[Work order] The answer should match the entries below word for word, minus their pictures.

"""

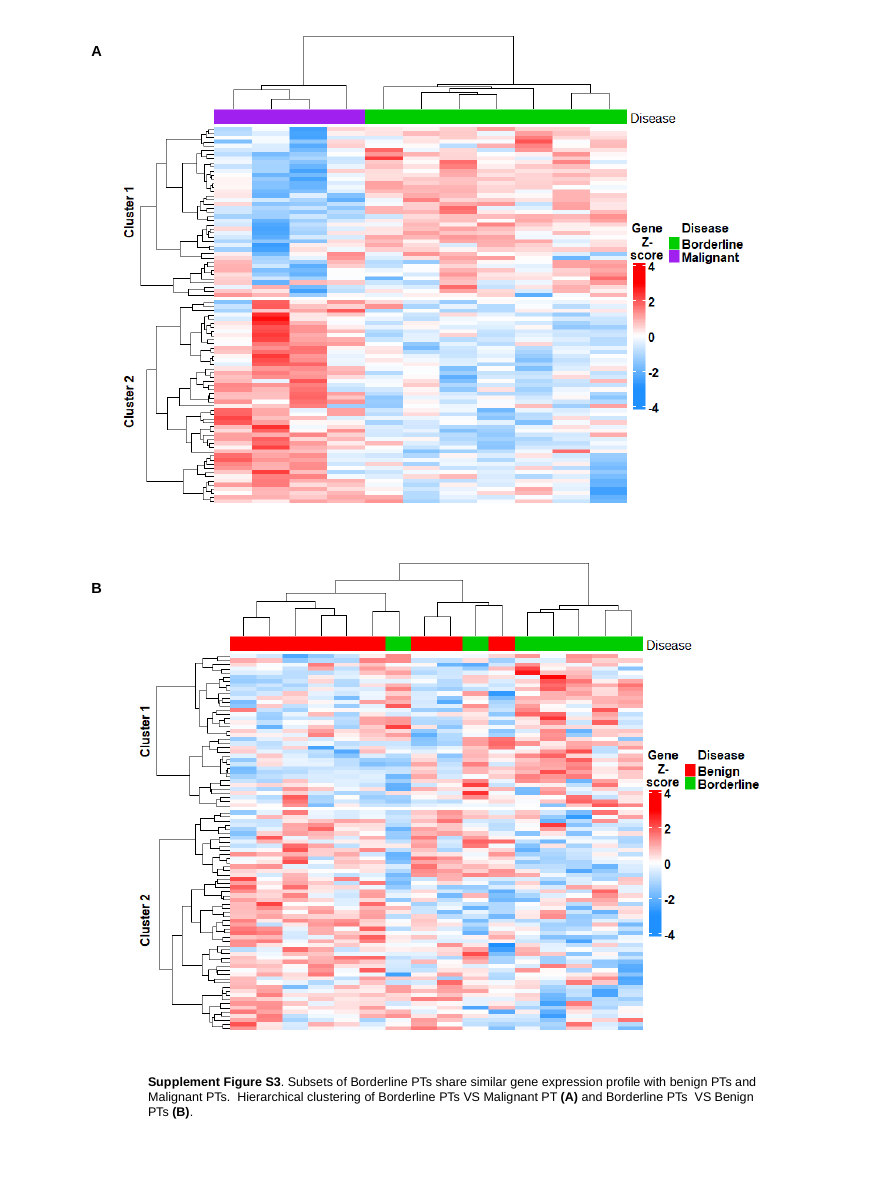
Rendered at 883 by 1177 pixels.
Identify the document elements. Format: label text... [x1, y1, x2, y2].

picture [117, 30, 749, 509]
text_box B [76, 571, 117, 604]
text_box A [76, 34, 117, 67]
text_box Supplement Figure S3. Subsets of Borderline PTs share similar gene expression profile with benign PTs and Malignant PTs. Hierarchical clustering of Borderline PTs VS Malignant PT (A) and Borderline PTs VS Benign PTs (B). [133, 1066, 786, 1126]
picture [133, 557, 765, 1036]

"""

[Answer space]
Rendered at 883 by 1177 pixels.
Identify the document elements. Format: label text... [x1, y1, x2, y2].

picture [117, 30, 749, 509]
text_box B [76, 571, 117, 604]
text_box A [76, 34, 117, 67]
text_box Supplement Figure S3. Subsets of Borderline PTs share similar gene expression profile with benign PTs and Malignant PTs. Hierarchical clustering of Borderline PTs VS Malignant PT (A) and Borderline PTs VS Benign PTs (B). [133, 1066, 786, 1126]
picture [133, 557, 765, 1036]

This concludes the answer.